(MATERIAL SHOWN begins)

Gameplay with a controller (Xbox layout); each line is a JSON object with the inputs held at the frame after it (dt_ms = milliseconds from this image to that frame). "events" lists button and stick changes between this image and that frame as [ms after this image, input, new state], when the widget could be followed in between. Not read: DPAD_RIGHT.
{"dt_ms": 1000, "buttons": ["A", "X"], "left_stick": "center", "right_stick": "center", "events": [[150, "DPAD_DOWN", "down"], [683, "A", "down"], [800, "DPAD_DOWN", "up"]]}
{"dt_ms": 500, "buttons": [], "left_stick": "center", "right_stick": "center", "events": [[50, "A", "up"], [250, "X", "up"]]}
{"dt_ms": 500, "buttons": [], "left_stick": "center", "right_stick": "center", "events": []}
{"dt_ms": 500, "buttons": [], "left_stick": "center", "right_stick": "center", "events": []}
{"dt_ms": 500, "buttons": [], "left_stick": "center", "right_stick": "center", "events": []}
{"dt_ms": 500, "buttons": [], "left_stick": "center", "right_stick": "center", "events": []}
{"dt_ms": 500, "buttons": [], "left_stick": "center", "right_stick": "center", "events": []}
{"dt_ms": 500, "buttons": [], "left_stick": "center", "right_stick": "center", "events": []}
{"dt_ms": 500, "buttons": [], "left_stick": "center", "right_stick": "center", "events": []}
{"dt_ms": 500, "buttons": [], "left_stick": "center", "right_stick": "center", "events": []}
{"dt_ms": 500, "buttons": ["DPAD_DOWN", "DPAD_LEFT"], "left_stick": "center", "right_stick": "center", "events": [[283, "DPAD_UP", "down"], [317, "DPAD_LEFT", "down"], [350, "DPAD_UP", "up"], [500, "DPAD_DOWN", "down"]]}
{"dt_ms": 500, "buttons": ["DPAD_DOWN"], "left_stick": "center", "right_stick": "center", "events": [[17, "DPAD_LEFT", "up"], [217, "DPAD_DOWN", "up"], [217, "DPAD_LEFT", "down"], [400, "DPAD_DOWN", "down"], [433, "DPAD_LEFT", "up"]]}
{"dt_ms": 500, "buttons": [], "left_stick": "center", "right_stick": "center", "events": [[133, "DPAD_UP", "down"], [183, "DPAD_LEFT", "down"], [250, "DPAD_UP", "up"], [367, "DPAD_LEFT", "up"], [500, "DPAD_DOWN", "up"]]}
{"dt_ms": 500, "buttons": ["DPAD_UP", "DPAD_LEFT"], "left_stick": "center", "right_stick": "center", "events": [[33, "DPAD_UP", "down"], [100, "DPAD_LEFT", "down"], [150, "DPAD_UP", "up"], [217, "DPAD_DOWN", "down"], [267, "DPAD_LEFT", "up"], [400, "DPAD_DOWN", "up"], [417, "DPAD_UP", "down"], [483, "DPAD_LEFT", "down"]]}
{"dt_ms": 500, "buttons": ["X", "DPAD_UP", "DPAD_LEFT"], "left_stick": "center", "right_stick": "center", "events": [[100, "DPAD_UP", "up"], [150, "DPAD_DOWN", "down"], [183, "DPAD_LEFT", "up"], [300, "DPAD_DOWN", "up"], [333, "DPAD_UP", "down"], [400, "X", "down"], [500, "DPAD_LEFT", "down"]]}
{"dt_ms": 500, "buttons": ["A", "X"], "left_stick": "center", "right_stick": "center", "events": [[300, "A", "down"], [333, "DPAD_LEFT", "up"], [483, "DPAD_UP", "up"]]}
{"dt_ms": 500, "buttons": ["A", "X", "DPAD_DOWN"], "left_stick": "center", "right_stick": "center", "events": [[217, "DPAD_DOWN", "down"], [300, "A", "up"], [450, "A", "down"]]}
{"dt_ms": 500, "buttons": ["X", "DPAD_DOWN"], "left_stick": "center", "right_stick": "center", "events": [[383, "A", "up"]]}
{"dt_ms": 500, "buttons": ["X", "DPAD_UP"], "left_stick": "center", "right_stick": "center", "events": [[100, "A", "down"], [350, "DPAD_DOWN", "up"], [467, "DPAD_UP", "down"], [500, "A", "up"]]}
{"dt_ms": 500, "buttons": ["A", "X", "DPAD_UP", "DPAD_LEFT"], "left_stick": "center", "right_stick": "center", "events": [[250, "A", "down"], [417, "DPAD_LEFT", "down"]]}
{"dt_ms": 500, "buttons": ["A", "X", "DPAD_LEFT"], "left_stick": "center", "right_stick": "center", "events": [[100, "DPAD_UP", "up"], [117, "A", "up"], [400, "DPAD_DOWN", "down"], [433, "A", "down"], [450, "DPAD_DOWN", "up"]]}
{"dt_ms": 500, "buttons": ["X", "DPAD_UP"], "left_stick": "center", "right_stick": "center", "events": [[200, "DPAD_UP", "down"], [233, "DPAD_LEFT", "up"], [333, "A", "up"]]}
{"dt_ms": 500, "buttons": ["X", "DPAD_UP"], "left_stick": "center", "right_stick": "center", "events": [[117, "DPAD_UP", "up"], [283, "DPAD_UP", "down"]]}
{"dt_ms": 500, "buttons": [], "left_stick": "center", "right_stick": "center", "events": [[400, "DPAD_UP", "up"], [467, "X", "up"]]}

(MATERIAL SHOWN ends)

▸ **ASSIGNMENT**
Make sure every record is repeated exactly.

▸ **RESPONSE FOR THIS EXERCISE**
Gameplay with a controller (Xbox layout); each line is a JSON object with the inputs held at the frame after it (dt_ms = milliseconds from this image to that frame). "events" lists button and stick changes between this image and that frame as [ms after this image, input, new state], when the widget could be followed in between. Not read: DPAD_RIGHT.
{"dt_ms": 1000, "buttons": ["A", "X"], "left_stick": "center", "right_stick": "center", "events": [[150, "DPAD_DOWN", "down"], [683, "A", "down"], [800, "DPAD_DOWN", "up"]]}
{"dt_ms": 500, "buttons": [], "left_stick": "center", "right_stick": "center", "events": [[50, "A", "up"], [250, "X", "up"]]}
{"dt_ms": 500, "buttons": [], "left_stick": "center", "right_stick": "center", "events": []}
{"dt_ms": 500, "buttons": [], "left_stick": "center", "right_stick": "center", "events": []}
{"dt_ms": 500, "buttons": [], "left_stick": "center", "right_stick": "center", "events": []}
{"dt_ms": 500, "buttons": [], "left_stick": "center", "right_stick": "center", "events": []}
{"dt_ms": 500, "buttons": [], "left_stick": "center", "right_stick": "center", "events": []}
{"dt_ms": 500, "buttons": [], "left_stick": "center", "right_stick": "center", "events": []}
{"dt_ms": 500, "buttons": [], "left_stick": "center", "right_stick": "center", "events": []}
{"dt_ms": 500, "buttons": [], "left_stick": "center", "right_stick": "center", "events": []}
{"dt_ms": 500, "buttons": ["DPAD_DOWN", "DPAD_LEFT"], "left_stick": "center", "right_stick": "center", "events": [[283, "DPAD_UP", "down"], [317, "DPAD_LEFT", "down"], [350, "DPAD_UP", "up"], [500, "DPAD_DOWN", "down"]]}
{"dt_ms": 500, "buttons": ["DPAD_DOWN"], "left_stick": "center", "right_stick": "center", "events": [[17, "DPAD_LEFT", "up"], [217, "DPAD_DOWN", "up"], [217, "DPAD_LEFT", "down"], [400, "DPAD_DOWN", "down"], [433, "DPAD_LEFT", "up"]]}
{"dt_ms": 500, "buttons": [], "left_stick": "center", "right_stick": "center", "events": [[133, "DPAD_UP", "down"], [183, "DPAD_LEFT", "down"], [250, "DPAD_UP", "up"], [367, "DPAD_LEFT", "up"], [500, "DPAD_DOWN", "up"]]}
{"dt_ms": 500, "buttons": ["DPAD_UP", "DPAD_LEFT"], "left_stick": "center", "right_stick": "center", "events": [[33, "DPAD_UP", "down"], [100, "DPAD_LEFT", "down"], [150, "DPAD_UP", "up"], [217, "DPAD_DOWN", "down"], [267, "DPAD_LEFT", "up"], [400, "DPAD_DOWN", "up"], [417, "DPAD_UP", "down"], [483, "DPAD_LEFT", "down"]]}
{"dt_ms": 500, "buttons": ["X", "DPAD_UP", "DPAD_LEFT"], "left_stick": "center", "right_stick": "center", "events": [[100, "DPAD_UP", "up"], [150, "DPAD_DOWN", "down"], [183, "DPAD_LEFT", "up"], [300, "DPAD_DOWN", "up"], [333, "DPAD_UP", "down"], [400, "X", "down"], [500, "DPAD_LEFT", "down"]]}
{"dt_ms": 500, "buttons": ["A", "X"], "left_stick": "center", "right_stick": "center", "events": [[300, "A", "down"], [333, "DPAD_LEFT", "up"], [483, "DPAD_UP", "up"]]}
{"dt_ms": 500, "buttons": ["A", "X", "DPAD_DOWN"], "left_stick": "center", "right_stick": "center", "events": [[217, "DPAD_DOWN", "down"], [300, "A", "up"], [450, "A", "down"]]}
{"dt_ms": 500, "buttons": ["X", "DPAD_DOWN"], "left_stick": "center", "right_stick": "center", "events": [[383, "A", "up"]]}
{"dt_ms": 500, "buttons": ["X", "DPAD_UP"], "left_stick": "center", "right_stick": "center", "events": [[100, "A", "down"], [350, "DPAD_DOWN", "up"], [467, "DPAD_UP", "down"], [500, "A", "up"]]}
{"dt_ms": 500, "buttons": ["A", "X", "DPAD_UP", "DPAD_LEFT"], "left_stick": "center", "right_stick": "center", "events": [[250, "A", "down"], [417, "DPAD_LEFT", "down"]]}
{"dt_ms": 500, "buttons": ["A", "X", "DPAD_LEFT"], "left_stick": "center", "right_stick": "center", "events": [[100, "DPAD_UP", "up"], [117, "A", "up"], [400, "DPAD_DOWN", "down"], [433, "A", "down"], [450, "DPAD_DOWN", "up"]]}
{"dt_ms": 500, "buttons": ["X", "DPAD_UP"], "left_stick": "center", "right_stick": "center", "events": [[200, "DPAD_UP", "down"], [233, "DPAD_LEFT", "up"], [333, "A", "up"]]}
{"dt_ms": 500, "buttons": ["X", "DPAD_UP"], "left_stick": "center", "right_stick": "center", "events": [[117, "DPAD_UP", "up"], [283, "DPAD_UP", "down"]]}
{"dt_ms": 500, "buttons": [], "left_stick": "center", "right_stick": "center", "events": [[400, "DPAD_UP", "up"], [467, "X", "up"]]}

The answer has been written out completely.